*** Block opens ***

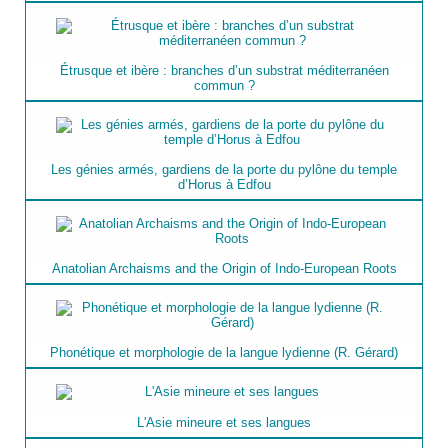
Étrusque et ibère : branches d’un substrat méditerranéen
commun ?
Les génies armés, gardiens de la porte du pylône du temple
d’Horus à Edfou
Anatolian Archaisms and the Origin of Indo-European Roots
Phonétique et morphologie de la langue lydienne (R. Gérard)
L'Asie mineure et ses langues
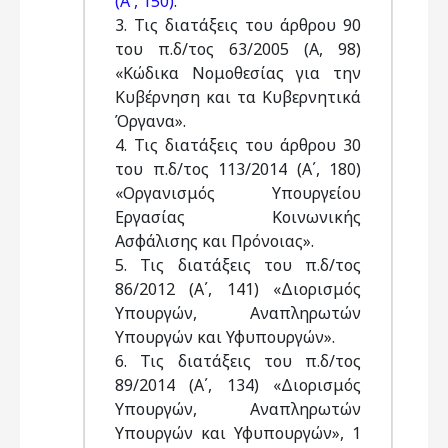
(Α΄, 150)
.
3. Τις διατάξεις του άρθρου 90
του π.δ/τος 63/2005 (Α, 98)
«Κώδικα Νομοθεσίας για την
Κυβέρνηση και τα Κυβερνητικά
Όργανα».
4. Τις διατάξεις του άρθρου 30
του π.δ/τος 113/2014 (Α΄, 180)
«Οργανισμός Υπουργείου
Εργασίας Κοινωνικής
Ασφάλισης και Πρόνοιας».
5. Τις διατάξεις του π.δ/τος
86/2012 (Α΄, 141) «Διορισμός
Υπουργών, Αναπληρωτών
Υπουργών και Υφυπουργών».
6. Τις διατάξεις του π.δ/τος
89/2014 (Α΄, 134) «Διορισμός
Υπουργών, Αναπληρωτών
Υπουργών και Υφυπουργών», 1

*** Block closes ***

● Required work
Could you copy out, line for line and without changes, the text of every entry above, leaving the pictures out of your answer?

● Task result
Étrusque et ibère : branches d’un substrat méditerranéen
commun ?
Les génies armés, gardiens de la porte du pylône du temple
d’Horus à Edfou
Anatolian Archaisms and the Origin of Indo-European Roots
Phonétique et morphologie de la langue lydienne (R. Gérard)
L'Asie mineure et ses langues
(Α΄, 150)
.
3. Τις διατάξεις του άρθρου 90
του π.δ/τος 63/2005 (Α, 98)
«Κώδικα Νομοθεσίας για την
Κυβέρνηση και τα Κυβερνητικά
Όργανα».
4. Τις διατάξεις του άρθρου 30
του π.δ/τος 113/2014 (Α΄, 180)
«Οργανισμός Υπουργείου
Εργασίας Κοινωνικής
Ασφάλισης και Πρόνοιας».
5. Τις διατάξεις του π.δ/τος
86/2012 (Α΄, 141) «Διορισμός
Υπουργών, Αναπληρωτών
Υπουργών και Υφυπουργών».
6. Τις διατάξεις του π.δ/τος
89/2014 (Α΄, 134) «Διορισμός
Υπουργών, Αναπληρωτών
Υπουργών και Υφυπουργών», 1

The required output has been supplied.